Only these lines of the data below are wanted: the one with "1: (73, 112)", the one with "20: (696, 460)", and any lines between them, each repeated exactly.

◆ DATA TO USE:
++++++++++++++++++++

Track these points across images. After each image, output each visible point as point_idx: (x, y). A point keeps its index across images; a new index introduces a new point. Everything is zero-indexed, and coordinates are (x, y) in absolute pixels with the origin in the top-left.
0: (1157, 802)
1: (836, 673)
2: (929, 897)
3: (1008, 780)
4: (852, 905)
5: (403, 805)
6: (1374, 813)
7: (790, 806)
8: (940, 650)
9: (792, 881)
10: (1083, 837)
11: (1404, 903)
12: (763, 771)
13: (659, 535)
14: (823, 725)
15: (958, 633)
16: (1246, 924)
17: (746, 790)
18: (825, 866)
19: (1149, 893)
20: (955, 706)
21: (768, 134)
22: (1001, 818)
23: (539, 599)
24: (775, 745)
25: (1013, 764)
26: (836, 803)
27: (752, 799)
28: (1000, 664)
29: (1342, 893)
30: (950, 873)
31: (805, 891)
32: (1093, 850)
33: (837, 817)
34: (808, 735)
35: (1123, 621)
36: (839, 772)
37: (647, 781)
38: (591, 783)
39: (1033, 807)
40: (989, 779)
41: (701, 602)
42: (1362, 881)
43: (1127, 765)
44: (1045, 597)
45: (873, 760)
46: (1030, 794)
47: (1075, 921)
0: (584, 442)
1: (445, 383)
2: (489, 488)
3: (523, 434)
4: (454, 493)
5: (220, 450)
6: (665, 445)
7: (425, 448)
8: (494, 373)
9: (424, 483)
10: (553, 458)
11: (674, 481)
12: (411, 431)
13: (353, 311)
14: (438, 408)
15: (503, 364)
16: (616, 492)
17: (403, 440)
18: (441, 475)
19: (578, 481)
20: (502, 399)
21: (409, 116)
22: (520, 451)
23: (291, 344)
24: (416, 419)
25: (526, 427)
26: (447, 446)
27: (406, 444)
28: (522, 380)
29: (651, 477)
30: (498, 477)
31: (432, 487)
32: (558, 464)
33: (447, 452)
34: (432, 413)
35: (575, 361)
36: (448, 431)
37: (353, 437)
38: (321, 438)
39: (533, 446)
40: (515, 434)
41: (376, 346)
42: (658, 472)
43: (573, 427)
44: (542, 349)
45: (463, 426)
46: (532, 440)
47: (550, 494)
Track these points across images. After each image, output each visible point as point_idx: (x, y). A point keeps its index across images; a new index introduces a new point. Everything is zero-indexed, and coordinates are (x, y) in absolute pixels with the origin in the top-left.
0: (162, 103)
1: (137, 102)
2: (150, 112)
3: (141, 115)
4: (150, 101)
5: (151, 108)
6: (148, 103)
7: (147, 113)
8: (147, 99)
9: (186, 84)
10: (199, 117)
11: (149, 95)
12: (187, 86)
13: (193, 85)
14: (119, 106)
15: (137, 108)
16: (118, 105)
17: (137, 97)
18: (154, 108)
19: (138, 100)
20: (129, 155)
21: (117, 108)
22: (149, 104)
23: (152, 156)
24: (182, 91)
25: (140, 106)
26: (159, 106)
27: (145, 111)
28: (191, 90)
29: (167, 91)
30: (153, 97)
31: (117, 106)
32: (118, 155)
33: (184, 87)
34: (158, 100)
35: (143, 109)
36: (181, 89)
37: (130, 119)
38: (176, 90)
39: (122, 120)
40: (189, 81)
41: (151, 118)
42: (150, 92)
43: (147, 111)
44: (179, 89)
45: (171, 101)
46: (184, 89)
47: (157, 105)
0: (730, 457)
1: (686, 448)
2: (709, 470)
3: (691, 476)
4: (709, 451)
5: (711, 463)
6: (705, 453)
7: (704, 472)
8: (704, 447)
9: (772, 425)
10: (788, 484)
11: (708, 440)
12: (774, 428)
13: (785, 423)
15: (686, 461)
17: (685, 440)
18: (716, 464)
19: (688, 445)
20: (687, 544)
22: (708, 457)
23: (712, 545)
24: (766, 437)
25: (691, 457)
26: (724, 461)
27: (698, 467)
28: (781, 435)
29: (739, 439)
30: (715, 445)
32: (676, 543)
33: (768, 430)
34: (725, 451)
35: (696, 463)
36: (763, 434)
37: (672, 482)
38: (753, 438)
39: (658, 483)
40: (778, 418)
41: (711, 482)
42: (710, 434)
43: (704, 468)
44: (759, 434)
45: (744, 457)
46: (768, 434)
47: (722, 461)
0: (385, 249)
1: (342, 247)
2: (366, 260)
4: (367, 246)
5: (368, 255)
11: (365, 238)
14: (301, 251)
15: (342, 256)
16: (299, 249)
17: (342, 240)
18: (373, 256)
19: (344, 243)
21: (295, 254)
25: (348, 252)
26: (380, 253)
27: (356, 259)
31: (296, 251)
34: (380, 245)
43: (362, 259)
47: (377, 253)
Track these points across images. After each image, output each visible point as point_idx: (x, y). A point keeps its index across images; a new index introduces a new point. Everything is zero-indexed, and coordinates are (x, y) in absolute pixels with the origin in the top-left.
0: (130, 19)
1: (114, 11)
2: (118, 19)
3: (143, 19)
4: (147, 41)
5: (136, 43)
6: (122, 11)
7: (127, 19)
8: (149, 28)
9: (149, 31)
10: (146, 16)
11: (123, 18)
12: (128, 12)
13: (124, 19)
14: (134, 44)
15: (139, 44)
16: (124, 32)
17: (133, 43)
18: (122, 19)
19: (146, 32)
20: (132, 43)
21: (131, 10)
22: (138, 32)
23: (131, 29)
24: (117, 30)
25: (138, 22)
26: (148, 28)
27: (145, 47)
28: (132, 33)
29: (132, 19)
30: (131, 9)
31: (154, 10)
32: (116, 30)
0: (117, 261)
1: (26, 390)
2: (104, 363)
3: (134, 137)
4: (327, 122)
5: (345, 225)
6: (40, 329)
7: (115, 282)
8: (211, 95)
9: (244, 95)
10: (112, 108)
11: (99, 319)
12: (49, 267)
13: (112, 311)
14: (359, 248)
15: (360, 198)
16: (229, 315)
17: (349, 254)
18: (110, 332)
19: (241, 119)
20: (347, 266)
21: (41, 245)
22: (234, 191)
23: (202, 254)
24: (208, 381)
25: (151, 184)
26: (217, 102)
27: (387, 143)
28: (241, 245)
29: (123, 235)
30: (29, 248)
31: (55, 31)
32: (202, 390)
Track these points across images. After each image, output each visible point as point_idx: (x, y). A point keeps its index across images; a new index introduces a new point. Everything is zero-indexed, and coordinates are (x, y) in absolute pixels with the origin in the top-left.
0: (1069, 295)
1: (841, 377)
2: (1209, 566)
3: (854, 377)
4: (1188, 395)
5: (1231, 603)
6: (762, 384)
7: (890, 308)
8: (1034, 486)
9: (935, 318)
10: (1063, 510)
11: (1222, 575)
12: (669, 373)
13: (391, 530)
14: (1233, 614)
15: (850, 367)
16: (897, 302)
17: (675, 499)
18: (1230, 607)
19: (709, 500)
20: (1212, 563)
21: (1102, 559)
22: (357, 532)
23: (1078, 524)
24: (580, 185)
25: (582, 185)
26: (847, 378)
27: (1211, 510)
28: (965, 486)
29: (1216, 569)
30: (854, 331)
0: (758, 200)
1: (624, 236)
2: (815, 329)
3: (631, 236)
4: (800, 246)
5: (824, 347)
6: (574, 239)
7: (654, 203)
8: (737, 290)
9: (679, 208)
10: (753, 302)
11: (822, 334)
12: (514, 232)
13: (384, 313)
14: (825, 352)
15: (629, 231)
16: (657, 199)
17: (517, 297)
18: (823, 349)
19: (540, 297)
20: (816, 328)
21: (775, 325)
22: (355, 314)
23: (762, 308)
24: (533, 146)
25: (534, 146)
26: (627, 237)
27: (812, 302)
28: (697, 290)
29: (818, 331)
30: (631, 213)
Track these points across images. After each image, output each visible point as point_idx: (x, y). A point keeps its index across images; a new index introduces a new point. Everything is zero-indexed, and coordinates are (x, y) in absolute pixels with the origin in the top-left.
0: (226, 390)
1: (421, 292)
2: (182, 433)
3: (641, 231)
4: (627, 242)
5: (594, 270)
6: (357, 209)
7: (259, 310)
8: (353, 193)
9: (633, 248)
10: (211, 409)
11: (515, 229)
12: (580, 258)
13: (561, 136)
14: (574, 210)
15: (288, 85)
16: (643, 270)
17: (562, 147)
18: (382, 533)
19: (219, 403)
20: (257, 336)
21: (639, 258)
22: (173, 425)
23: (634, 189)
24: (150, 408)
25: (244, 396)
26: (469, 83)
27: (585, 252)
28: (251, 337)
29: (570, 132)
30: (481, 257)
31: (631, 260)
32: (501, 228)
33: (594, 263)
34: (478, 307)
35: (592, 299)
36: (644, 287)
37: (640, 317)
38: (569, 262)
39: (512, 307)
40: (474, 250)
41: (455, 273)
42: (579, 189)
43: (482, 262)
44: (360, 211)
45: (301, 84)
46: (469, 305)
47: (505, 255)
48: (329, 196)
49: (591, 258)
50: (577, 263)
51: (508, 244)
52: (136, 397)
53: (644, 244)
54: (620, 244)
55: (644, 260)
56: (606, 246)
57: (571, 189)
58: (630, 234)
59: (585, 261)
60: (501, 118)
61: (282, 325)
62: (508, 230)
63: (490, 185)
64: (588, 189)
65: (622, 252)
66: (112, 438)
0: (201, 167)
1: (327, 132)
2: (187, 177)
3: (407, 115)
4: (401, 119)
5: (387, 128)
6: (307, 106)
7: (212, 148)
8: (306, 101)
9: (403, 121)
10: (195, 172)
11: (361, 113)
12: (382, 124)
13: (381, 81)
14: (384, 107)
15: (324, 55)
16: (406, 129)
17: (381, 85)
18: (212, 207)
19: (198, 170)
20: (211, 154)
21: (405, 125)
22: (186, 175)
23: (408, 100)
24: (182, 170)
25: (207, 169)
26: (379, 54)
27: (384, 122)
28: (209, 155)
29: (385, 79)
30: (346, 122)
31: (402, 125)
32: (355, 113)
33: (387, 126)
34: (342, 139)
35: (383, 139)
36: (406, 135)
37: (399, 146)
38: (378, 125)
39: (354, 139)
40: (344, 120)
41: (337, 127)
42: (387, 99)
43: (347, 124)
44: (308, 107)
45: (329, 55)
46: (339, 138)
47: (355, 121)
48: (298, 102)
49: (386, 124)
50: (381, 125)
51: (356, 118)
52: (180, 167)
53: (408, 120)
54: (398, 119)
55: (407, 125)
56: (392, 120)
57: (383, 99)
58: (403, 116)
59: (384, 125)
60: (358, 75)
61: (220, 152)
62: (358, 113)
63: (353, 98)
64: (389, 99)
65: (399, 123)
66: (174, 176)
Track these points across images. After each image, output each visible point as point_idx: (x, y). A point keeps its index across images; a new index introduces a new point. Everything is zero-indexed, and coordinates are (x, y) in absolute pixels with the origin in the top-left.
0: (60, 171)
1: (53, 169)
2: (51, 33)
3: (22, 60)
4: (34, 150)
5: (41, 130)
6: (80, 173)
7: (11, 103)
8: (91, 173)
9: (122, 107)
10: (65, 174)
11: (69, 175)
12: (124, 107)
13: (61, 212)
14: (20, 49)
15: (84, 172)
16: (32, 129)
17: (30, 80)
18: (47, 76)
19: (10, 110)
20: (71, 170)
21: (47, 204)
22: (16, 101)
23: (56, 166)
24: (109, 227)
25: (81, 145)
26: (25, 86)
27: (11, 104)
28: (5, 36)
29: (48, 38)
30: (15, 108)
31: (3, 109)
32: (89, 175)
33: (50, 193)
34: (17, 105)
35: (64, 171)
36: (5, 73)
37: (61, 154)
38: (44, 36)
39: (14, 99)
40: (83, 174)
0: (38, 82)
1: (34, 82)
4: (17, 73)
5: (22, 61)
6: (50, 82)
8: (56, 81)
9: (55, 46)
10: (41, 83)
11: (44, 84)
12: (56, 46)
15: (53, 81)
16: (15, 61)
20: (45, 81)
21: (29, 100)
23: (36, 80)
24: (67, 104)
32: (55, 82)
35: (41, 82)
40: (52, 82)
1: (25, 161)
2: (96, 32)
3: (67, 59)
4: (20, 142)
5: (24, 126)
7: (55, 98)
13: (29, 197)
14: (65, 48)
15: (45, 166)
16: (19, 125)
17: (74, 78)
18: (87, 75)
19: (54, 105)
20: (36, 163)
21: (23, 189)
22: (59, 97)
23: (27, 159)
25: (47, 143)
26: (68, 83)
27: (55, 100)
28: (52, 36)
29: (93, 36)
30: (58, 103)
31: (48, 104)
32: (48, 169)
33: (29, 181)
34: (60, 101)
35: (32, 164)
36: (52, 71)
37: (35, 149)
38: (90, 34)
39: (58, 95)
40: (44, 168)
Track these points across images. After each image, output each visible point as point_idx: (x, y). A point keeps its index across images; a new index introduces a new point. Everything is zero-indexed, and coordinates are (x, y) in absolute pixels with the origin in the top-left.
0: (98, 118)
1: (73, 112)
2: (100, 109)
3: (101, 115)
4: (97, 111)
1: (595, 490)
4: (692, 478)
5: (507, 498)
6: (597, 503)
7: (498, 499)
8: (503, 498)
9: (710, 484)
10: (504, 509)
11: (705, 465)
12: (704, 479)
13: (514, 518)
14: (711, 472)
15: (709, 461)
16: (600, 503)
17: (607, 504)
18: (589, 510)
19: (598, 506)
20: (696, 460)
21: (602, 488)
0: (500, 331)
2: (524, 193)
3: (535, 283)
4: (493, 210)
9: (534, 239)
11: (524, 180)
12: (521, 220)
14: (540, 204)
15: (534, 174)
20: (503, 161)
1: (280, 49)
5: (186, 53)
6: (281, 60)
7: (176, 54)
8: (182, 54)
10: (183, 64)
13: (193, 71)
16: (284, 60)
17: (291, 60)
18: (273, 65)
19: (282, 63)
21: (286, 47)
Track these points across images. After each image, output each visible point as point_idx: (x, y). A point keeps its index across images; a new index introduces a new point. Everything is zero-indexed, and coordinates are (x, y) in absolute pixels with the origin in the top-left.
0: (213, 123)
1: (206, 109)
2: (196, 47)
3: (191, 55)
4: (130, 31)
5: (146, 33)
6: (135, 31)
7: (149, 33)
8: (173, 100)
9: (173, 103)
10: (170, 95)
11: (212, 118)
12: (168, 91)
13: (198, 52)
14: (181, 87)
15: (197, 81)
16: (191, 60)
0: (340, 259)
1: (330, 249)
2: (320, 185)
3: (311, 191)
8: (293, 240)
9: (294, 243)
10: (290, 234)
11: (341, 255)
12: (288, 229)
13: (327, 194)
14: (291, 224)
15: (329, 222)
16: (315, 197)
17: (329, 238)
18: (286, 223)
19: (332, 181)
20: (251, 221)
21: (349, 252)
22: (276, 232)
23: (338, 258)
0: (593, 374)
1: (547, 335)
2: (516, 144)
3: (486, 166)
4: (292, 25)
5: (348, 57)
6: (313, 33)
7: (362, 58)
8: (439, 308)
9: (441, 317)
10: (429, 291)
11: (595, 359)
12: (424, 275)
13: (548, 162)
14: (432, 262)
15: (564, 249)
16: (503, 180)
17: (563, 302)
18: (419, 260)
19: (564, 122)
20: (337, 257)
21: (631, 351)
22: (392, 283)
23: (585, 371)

++++++++++++++++++++

◆ REPLY TO THE TASK:
1: (73, 112)
2: (100, 109)
3: (101, 115)
4: (97, 111)
1: (595, 490)
4: (692, 478)
5: (507, 498)
6: (597, 503)
7: (498, 499)
8: (503, 498)
9: (710, 484)
10: (504, 509)
11: (705, 465)
12: (704, 479)
13: (514, 518)
14: (711, 472)
15: (709, 461)
16: (600, 503)
17: (607, 504)
18: (589, 510)
19: (598, 506)
20: (696, 460)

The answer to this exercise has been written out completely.